Clearing firms have taken the bull by the horns and met Y2K challenges head-on. Years of preparation and software conversion in anticipation of the date change contributed to a successful test of simulated trading conditions for December 30, 1999 by 400 securities firms, markets and utilities. The mock trades duplicated actual trading and clearing conditions with market trade cancellations, price corrections and "as of" transactions. During the simulation, Y2K-related problems were rare and quickly remedied. A breakdown in some communications hardware set contingency plans into motion with messages and information flow successfully rerouted around the affected circuits. A subsequent test of market data flow from the exchanges/originators to vendors and to clients in May 1999 also proved successful with no Y2K-related problems surfacing. Overall, the tests prove that critical market data and trade information will flow smoothly into the next millennium.

The securities industry has invested wisely to ensure that in January of the year 2000 that there will not be a problem. "During the past two-and-one-half years, the Securities Industry Association has spent $10 million to orchestrate the testing project and the 400 participating firms have spent over $100 million to perform industry-wide testing. Overall, we estimate that the entire domestic securities industry will incur in excess of $5 billion in costs associated with preparation for Y2K," says John D. Panchery, vice president and director, Systems and Technology with the Securities Industry Association in New York City.

In addition, to testing, the industry has been busy assessing and preparing contingency plans to ensure that everything works smoothly. According to Donald D. Kittell, executive vice president of the Securities Industry Association, "We've tested the Street's systems thoroughly and have proven that they can successfully simulate trading in 2000. But, just as any driver starting a long car trip carries a spare tire, we're going into the transition prepared for any situation. Anticipating any possible glitches that could occur, and making sure they can be fixed before they turn into problems, is the goal of our contingency efforts."

(Data records)
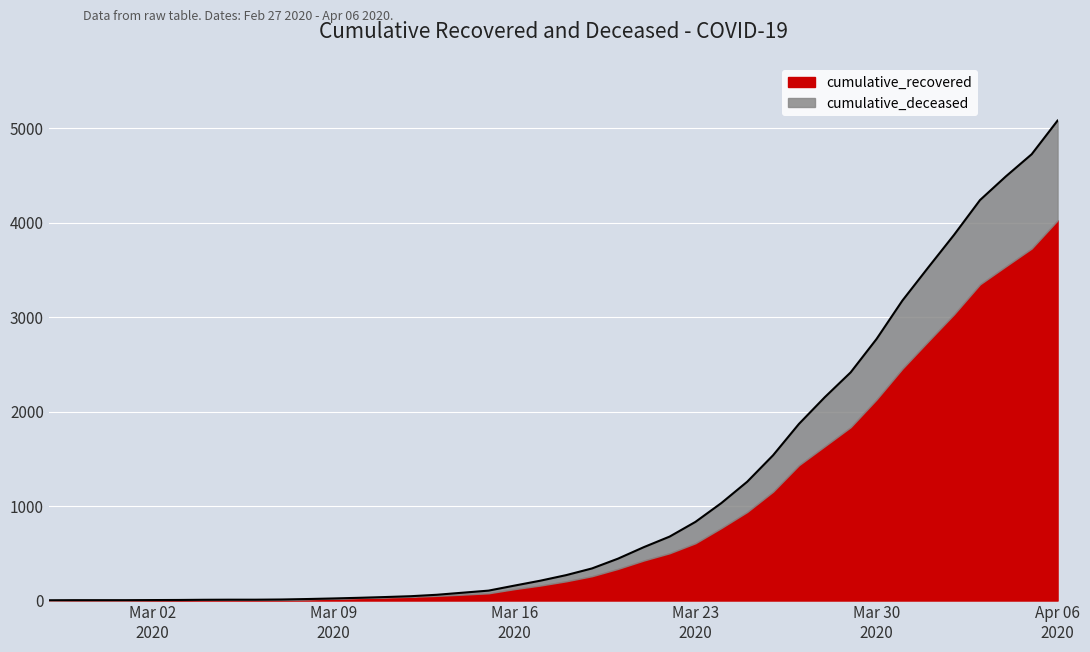

What is the value of the 35th point from the left?

3527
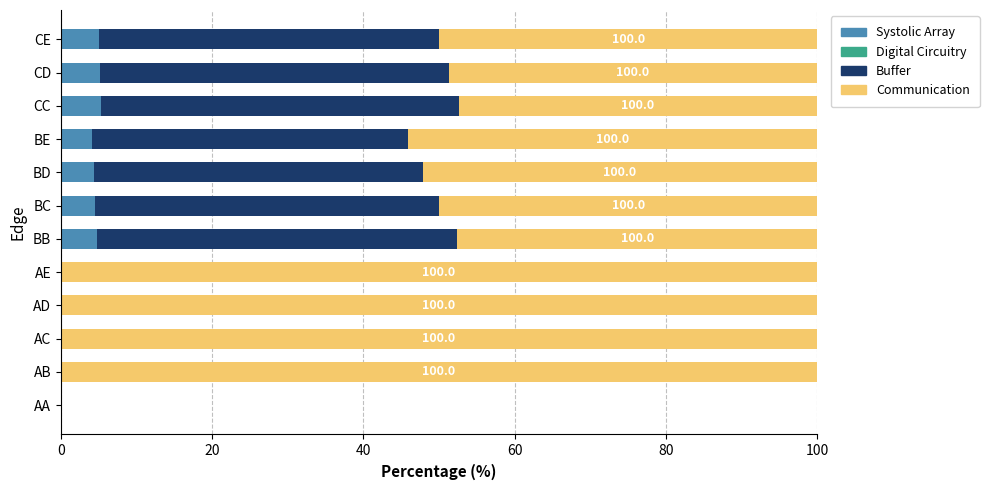

Is it true that Systolic Array equals 5.1 at CD?

True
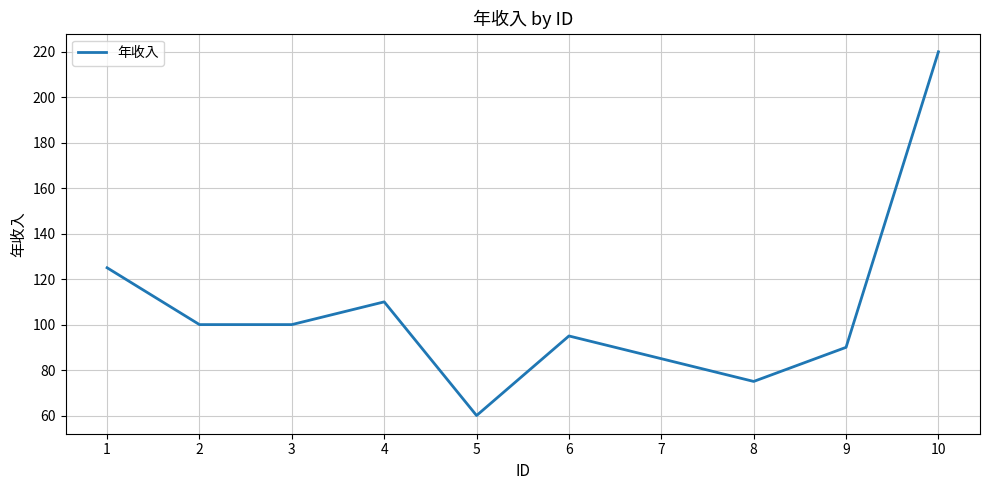

What is the average value?

106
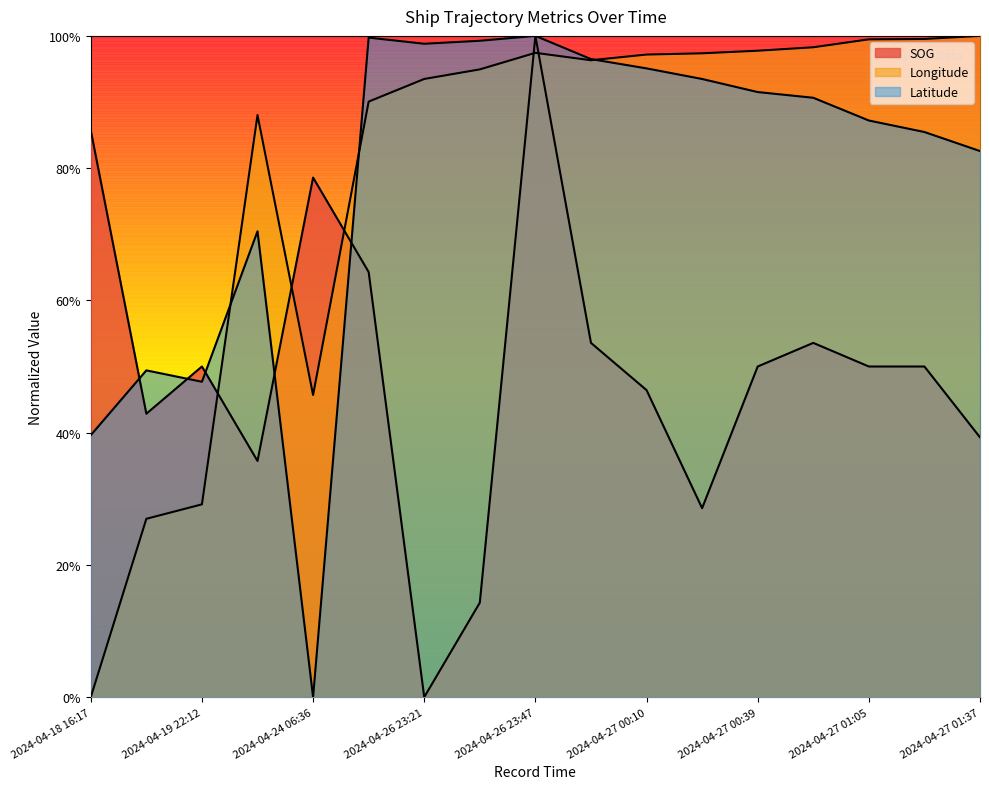

At which label does Latitude reach its minimum?

2024-04-24 06:36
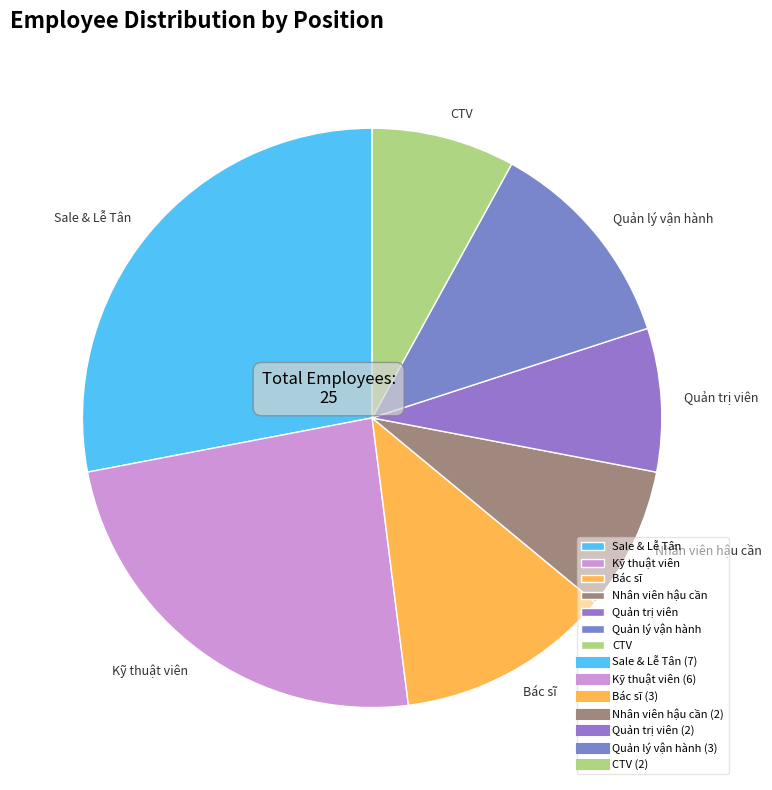

Which category has the biggest portion of the pie?

Sale & Lễ Tân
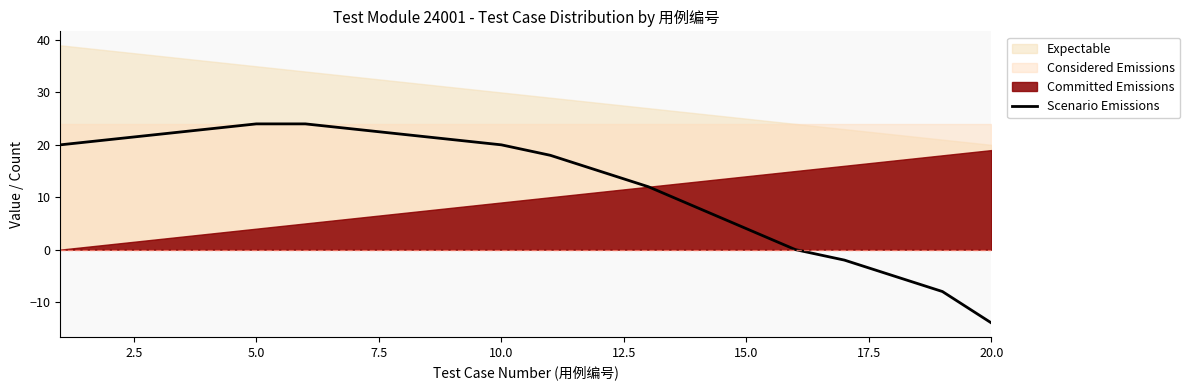

Which category has the lowest value in the Scenario Emissions series?

20.0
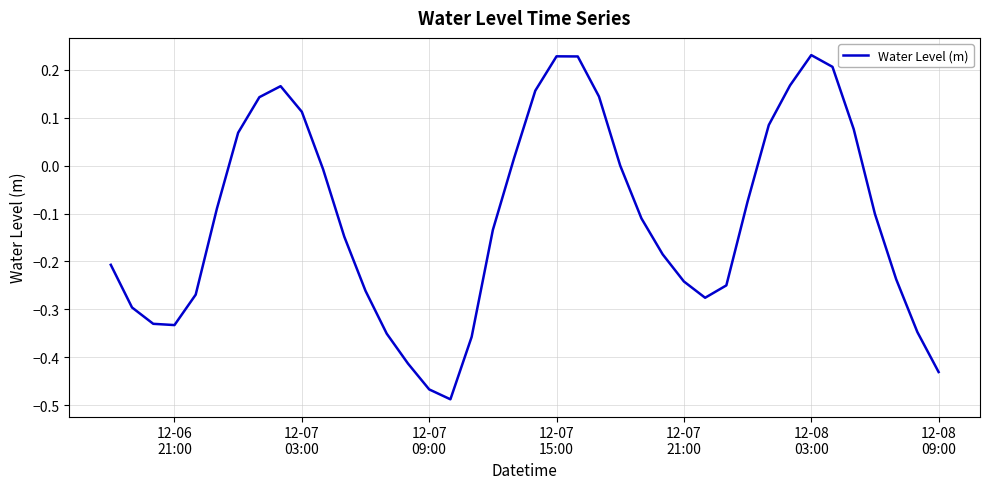

Is this an area chart (filled region under the line)?

No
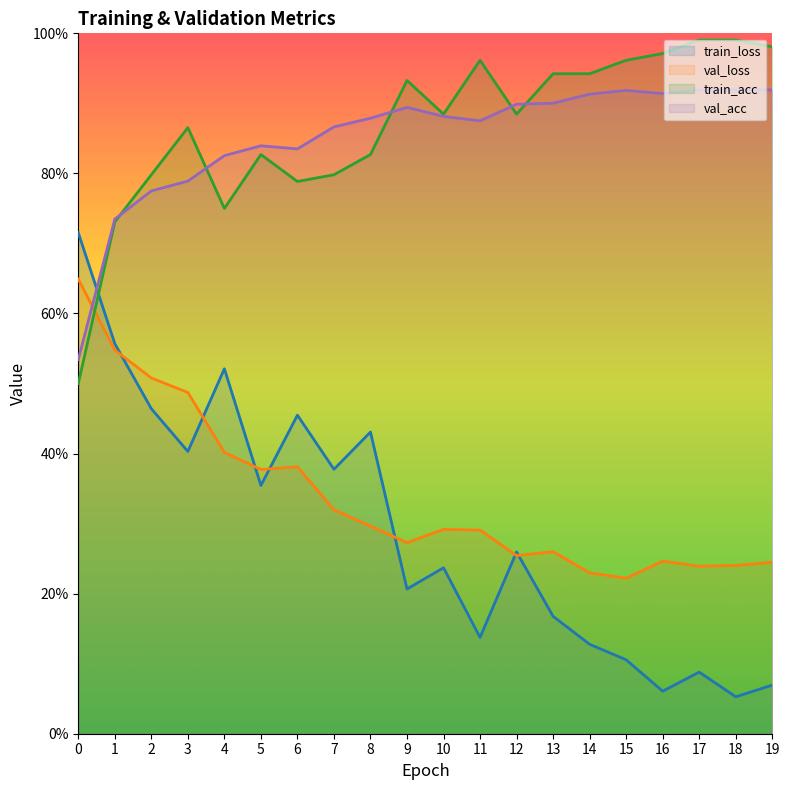

The value of train_acc at 7 is 0.8. True or false?

True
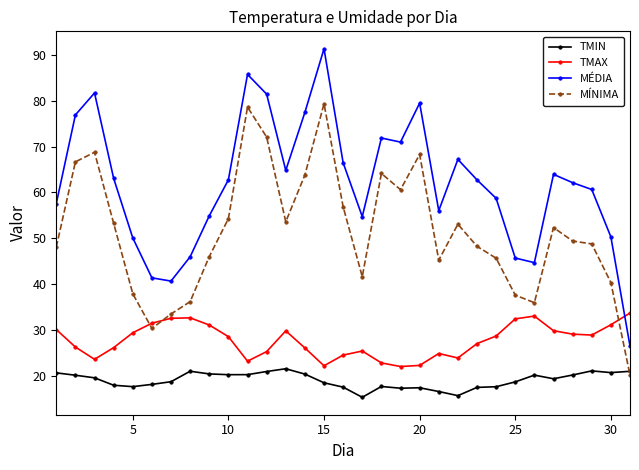

True or false: TMIN has more than 1 points higher than both neighbors.

True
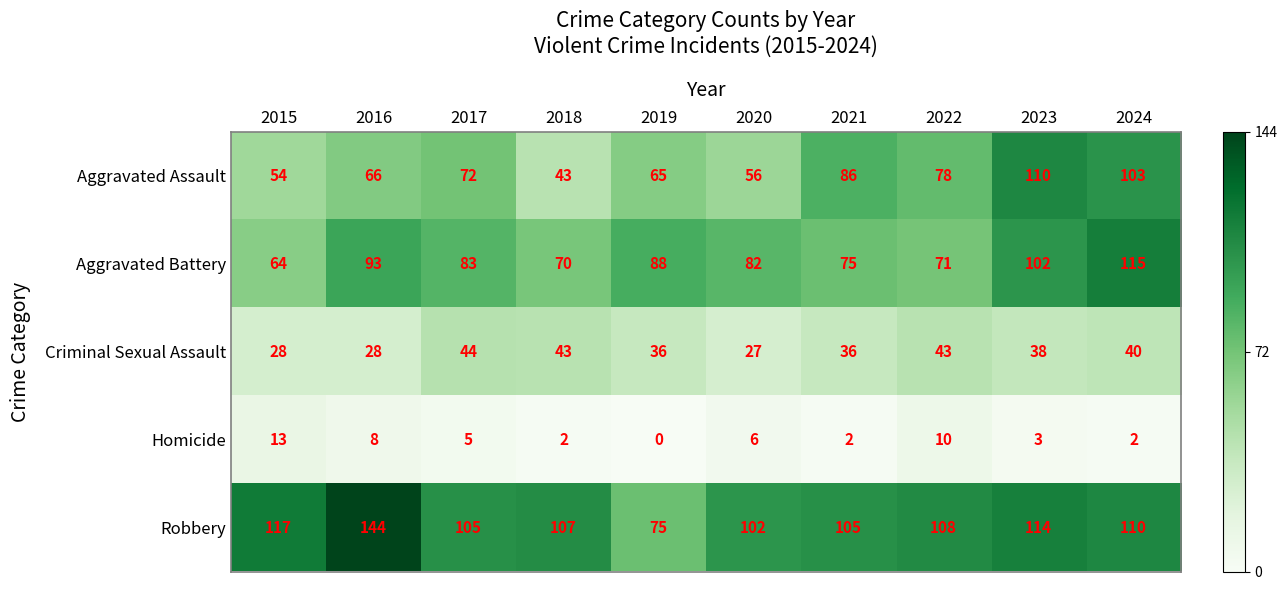

Count the number of data series in this chart.

5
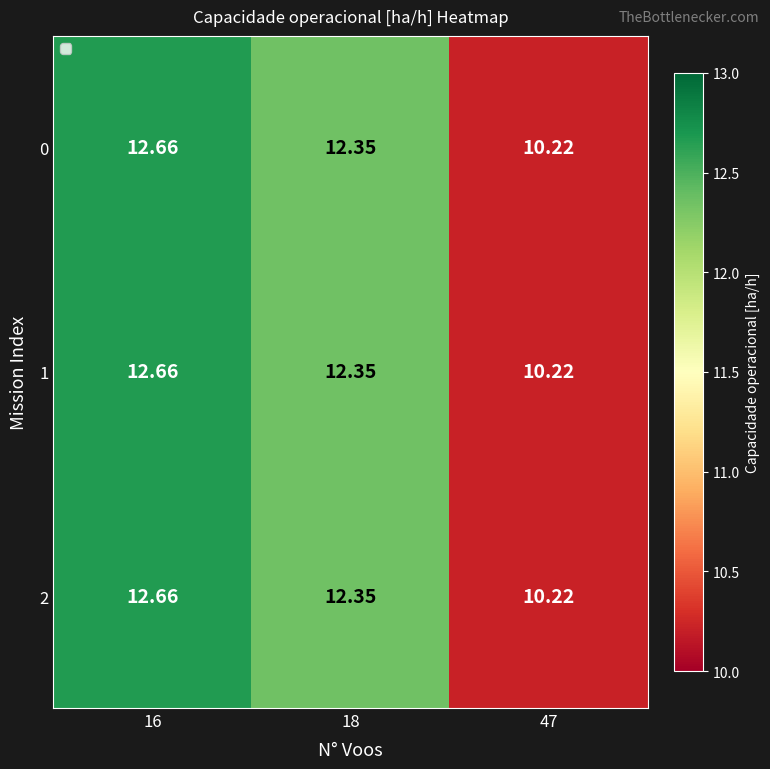

Is the value of 0 at 18 greater than the value of 1 at 16?

No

What to work on:
1. Copy part of the Y2K passage word for word. Begin at the words "The securities industry has" and stop after "New York City.".
2. According to the Y2K passage, why did the securities industry prepare contingency plans even after its testing went well? Answer in one to three sentences.
3. Sum up the Y2K passage in two sentences.

Results by task:
1.
The securities industry has invested wisely to ensure that in January of the year 2000 that there will not be a problem. "During the past two-and-one-half years, the Securities Industry Association has spent $10 million to orchestrate the testing project and the 400 participating firms have spent over $100 million to perform industry-wide testing. Overall, we estimate that the entire domestic securities industry will incur in excess of $5 billion in costs associated with preparation for Y2K," says John D. Panchery, vice president and director, Systems and Technology with the Securities Industry Association in New York City.

2. The industry prepared contingency plans to make sure everything works smoothly during the transition. The goal was to anticipate any possible glitches and make sure they can be fixed before they turn into problems, much as a driver carries a spare tire on a long trip.

3. A test of simulated trading conditions for December 30, 1999 by 400 securities firms, markets and utilities went well, and a May 1999 test of market data flow found no Y2K-related problems. The industry expects its Y2K preparation costs to exceed $5 billion, and it has also prepared contingency plans so that any glitches can be fixed before they turn into problems.